Se lo he contado todo.

Todo. Hasta el más mínimo detalle. Y mientras pronunciaba cada palabra, las ha ido recogiendo. Una a una. Entendiéndolo todo, como los caballos y el viento. Y se ha llevado también tu ropa, hundiéndola consigo cada vez más al fondo. El agua fría ha empezado a calentarse, he dejado de tiritar y he podido flotar en la calma, sostenido por la memoria compartida del agua, ahora casi sólida. He nadado por aquella noche en la que hicimos el amor en un barco que no era nuestro; por las orillas en las que te tumbabas a que te acariciaran las olas, por el pendiente que perdiste en el fondo del mar y por los crucigramas que nunca completabas mientras se te quemaba la espalda. He sentido todo eso tocar mi cuerpo y perderse despacio con las olas, llevándoselo a un lugar más seguro, allí donde nada se olvida.
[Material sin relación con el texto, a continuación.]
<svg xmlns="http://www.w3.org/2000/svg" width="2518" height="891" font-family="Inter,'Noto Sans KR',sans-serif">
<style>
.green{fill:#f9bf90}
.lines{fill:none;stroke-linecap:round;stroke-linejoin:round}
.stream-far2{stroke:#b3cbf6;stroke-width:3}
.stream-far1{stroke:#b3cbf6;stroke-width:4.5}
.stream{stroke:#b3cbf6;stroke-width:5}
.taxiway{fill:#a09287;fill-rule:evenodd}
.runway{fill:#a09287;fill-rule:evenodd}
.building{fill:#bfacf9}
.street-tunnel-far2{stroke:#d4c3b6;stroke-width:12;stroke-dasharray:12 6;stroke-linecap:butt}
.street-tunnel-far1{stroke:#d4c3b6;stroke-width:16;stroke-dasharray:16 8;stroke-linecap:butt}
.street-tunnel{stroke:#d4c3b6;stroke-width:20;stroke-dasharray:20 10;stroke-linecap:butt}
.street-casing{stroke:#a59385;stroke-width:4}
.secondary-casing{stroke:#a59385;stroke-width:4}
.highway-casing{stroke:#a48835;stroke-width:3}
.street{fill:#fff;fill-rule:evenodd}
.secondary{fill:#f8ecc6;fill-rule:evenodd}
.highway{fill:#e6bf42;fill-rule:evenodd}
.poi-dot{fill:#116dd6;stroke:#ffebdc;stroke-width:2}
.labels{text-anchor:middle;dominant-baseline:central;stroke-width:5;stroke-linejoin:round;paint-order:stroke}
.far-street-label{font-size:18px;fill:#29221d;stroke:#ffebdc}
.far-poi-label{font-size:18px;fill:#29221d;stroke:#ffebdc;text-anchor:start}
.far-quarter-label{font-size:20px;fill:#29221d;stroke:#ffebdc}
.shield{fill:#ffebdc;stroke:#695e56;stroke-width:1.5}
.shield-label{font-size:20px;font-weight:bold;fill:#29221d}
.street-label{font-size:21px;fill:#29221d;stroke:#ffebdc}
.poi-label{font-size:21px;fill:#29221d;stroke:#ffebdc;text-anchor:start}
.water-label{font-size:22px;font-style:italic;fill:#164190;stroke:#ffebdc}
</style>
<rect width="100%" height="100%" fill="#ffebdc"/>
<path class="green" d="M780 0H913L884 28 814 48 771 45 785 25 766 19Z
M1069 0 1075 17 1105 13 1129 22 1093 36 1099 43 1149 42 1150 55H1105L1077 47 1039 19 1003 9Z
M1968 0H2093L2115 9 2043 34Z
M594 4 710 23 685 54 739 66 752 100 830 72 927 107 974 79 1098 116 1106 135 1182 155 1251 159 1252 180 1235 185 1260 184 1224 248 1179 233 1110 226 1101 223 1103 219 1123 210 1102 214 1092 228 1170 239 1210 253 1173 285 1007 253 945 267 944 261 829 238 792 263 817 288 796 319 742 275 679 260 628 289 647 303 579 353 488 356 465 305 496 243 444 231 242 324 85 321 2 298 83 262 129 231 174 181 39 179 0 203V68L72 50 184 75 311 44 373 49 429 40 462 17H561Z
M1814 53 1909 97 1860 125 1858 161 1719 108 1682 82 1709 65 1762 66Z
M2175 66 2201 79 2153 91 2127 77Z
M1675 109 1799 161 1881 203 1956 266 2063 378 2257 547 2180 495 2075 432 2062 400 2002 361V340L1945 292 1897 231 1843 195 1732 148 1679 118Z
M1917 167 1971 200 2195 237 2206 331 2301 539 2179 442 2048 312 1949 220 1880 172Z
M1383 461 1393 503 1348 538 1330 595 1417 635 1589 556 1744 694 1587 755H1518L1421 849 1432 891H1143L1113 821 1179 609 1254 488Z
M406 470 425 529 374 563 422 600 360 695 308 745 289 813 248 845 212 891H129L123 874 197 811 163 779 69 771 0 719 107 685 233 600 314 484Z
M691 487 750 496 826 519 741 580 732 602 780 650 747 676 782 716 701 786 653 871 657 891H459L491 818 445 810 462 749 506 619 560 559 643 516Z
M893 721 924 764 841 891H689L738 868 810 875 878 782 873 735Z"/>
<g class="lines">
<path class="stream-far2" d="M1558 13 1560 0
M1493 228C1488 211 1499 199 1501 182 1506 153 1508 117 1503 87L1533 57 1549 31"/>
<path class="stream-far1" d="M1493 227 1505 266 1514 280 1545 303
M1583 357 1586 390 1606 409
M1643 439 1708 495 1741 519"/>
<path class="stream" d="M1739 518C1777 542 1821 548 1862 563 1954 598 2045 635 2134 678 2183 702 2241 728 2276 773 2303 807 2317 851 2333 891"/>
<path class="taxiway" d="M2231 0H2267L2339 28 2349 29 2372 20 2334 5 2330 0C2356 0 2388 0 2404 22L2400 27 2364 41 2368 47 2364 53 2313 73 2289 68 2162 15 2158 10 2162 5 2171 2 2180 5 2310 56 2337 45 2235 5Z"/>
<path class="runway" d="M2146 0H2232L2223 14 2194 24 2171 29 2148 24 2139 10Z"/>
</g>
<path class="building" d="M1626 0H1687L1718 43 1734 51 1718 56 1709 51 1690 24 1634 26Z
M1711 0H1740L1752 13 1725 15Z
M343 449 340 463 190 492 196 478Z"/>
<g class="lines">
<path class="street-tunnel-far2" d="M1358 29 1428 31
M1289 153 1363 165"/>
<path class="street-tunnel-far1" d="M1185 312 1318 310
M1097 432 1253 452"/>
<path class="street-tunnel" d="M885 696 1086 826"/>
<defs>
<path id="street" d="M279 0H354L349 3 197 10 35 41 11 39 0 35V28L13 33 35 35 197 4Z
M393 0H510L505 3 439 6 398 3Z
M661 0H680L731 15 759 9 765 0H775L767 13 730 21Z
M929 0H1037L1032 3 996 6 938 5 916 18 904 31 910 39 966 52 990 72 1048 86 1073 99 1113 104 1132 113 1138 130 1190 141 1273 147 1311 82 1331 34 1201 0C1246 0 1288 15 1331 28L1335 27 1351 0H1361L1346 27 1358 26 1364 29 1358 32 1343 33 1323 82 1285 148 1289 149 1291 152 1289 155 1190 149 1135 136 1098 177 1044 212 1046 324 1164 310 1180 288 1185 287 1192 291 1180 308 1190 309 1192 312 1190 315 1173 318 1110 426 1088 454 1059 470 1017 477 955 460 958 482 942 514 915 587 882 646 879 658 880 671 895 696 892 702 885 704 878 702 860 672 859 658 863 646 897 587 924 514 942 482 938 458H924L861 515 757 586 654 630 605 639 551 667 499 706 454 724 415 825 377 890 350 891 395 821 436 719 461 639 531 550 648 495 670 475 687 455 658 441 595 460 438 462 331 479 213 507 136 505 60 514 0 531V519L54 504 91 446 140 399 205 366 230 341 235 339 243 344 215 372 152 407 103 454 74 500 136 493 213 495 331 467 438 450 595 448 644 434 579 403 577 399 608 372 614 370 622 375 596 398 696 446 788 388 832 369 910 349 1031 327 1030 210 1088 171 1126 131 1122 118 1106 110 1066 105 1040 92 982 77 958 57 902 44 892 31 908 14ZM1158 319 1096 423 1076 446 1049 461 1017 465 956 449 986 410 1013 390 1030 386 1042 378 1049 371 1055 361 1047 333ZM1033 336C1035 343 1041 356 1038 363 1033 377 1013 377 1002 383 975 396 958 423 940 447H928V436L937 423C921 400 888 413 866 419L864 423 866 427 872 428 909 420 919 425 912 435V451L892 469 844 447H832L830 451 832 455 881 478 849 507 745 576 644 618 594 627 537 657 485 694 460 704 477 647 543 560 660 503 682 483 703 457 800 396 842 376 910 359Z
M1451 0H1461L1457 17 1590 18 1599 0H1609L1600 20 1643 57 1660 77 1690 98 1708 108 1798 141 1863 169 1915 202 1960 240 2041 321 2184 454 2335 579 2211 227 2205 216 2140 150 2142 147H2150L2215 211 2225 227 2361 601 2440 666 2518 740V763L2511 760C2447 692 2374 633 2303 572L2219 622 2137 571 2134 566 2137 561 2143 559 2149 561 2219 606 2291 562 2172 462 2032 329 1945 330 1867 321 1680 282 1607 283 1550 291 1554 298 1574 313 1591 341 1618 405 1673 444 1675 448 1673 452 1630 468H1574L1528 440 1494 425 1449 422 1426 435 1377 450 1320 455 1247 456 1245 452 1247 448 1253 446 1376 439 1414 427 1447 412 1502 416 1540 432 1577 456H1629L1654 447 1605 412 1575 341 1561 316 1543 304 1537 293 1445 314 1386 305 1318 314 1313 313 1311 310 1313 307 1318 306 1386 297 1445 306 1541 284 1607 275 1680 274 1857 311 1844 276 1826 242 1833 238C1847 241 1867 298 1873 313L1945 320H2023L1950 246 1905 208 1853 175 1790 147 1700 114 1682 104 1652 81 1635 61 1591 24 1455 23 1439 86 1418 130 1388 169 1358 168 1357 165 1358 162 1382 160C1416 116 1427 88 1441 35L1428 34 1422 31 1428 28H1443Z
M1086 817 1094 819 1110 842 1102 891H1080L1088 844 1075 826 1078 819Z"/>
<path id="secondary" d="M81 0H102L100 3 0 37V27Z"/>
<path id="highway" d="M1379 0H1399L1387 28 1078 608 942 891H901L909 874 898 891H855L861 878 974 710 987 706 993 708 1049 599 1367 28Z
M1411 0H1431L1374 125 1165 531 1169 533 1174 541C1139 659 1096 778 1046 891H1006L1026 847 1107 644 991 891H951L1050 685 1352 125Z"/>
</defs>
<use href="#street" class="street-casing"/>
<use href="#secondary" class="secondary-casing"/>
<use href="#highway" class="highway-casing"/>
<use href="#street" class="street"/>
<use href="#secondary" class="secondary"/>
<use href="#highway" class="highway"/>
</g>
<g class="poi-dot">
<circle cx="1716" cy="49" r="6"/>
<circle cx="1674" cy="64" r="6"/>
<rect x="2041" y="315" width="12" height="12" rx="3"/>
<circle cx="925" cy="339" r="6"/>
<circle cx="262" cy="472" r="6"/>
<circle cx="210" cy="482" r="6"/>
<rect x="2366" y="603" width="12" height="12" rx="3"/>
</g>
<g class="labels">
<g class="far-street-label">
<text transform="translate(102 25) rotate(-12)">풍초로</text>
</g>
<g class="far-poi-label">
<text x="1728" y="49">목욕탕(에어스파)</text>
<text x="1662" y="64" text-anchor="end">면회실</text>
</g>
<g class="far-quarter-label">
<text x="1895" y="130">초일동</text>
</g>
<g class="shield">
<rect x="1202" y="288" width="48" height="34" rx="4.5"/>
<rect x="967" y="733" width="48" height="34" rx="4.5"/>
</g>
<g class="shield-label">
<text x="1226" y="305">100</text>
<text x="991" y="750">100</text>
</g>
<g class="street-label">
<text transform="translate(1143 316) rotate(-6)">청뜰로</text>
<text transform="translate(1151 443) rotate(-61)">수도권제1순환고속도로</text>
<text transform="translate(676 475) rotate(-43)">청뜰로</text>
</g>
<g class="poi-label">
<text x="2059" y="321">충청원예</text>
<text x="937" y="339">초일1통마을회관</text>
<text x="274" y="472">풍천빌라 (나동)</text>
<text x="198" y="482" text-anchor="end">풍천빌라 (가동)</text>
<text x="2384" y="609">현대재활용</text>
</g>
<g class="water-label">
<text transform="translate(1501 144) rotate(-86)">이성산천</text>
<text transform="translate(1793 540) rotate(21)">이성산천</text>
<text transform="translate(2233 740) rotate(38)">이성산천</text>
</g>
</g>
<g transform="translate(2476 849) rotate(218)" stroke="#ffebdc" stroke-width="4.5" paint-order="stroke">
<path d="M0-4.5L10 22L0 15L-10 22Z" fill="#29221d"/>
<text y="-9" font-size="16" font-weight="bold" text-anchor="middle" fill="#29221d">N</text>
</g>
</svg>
Y cuando ya no quedaba nada ni nadie, cuando ni la luz era valiente para alargar el día, he sumergido la cabeza. Mis pulmones se han dormido. El corazón se ha agitado. He cerrado los ojos y he empezado a ver más claro todo lo que queda por delante. Han empezado a formarse montañas y ríos en el fondo. Han entrado en erupción volcanes y han llovido miedos a lo lejos, mientras ahí fuera, por fin, tu ropa ya está en su sitio. En su sitio que no es nuestra casa. En su sitio que es tu nuevo hogar. Tus bragas en tu baño, tu sudadera en tu barandilla, tu camiseta colgada de la manija de tu puerta, tus calcetines en tu suelo. Mi ropa en mi armario y yo en mi casa: a la que siempre vuelvo.